Alternative Energy in Alaska Explored by Toghotthele for Nenana
Alternative energy sources have been explored since 2009 by Toghetthele Corporation according to a presentation made recently in Nenana, Alaska. Toghetthele is the Nenana area Native corporation. Jim Sackett, CEO of the corporation was at a recent meeting of the Wellness in Nenana Coalition, and brought attendees up to speed on Toghetthele projects.
Toghotthele is interested in furthering several projects for Nenana, according to WIN, and Sackett concurs. He explained that there is a very precisely defined process to get grant funds to help build a bio-mass system, which begins with a pre-feasibility study, says WIN attendee Kat McElroy who provides the meeting minutes. Hacket says that Brian Hirsch and the Alaska Energy Authority (AEA) have been working with them on this, and the initial analysis suggests that they go with a bio-mass wood chip system.
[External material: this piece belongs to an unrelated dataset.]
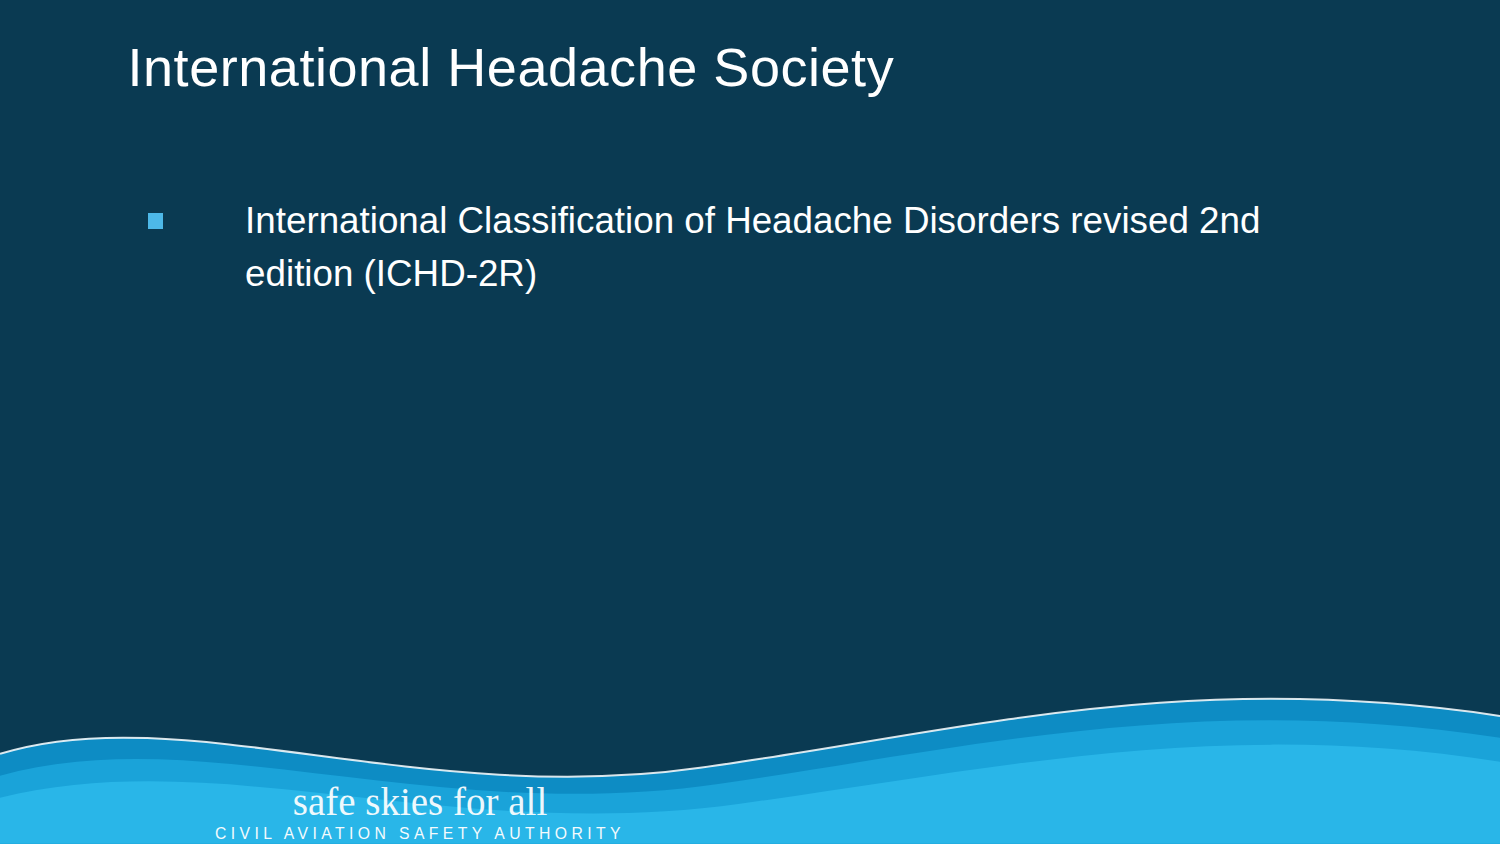International Headache Society
International Classification of Headache Disorders revised 2nd edition (ICHD-2R)
safe skies for all Civil Aviation Safety Authority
Sacket says that a bio-mass plant for heat to Nenana City Public School is being looked into, McElroy says. This method of alternative energy generation could come in the form of a second bio-mass generator for the Nenana Student Living Center (NSLC), located several blocks away in Nenana. NSLC is close, but not close enough to make sharing the school generator an option, Sacket says.
“We have two technical experts arriving from National Renewable Energy Laboratories (NREL), Golden, Colorado today,” said Hacket on Monday, April 9, 2012. “We also have two arriving from Alaska Energy Authority (AEA) to help us with planning. Then in three weeks we’ll be conducting our pre-feasability study. With those two pieces of the puzzle complete we’ll be able to apply to AEA for design & construction funding in August. If we are selected we can begin building in 2013,” he concluded.
This would be similar to what was done down in Tok, says McElroy. Chris Gaul of the National Renewable Energy Laboratory will be involved in analyzing the study data. Any red flags along the way, of course, could slow the project down.
There would be several immediate benefits of such a project for our community, say minutes. The first would be the positive impact it would have on the estimated $100k currently budgeted annually to heat our school, a cost that can only climb as the price for petroleum rises. Hence, this would be a huge step in decreasing our dependency on petroleum. Secondly, it would create several fulltime permanent jobs, in the logging arena as well as plant management. Such employment would require a strong work ethic but on-job training could be provided.
If all goes well, a Combined Heat and Power project could be worked on. The idea of having greenhouse to grow food locally was reacted to with vigorous discussion. It is understood that other natural resource development is in the works. Jim pointed out that due to the regulatory process, if natural gas is found out on the basin, the very soonest it could be brought in online would be 2022.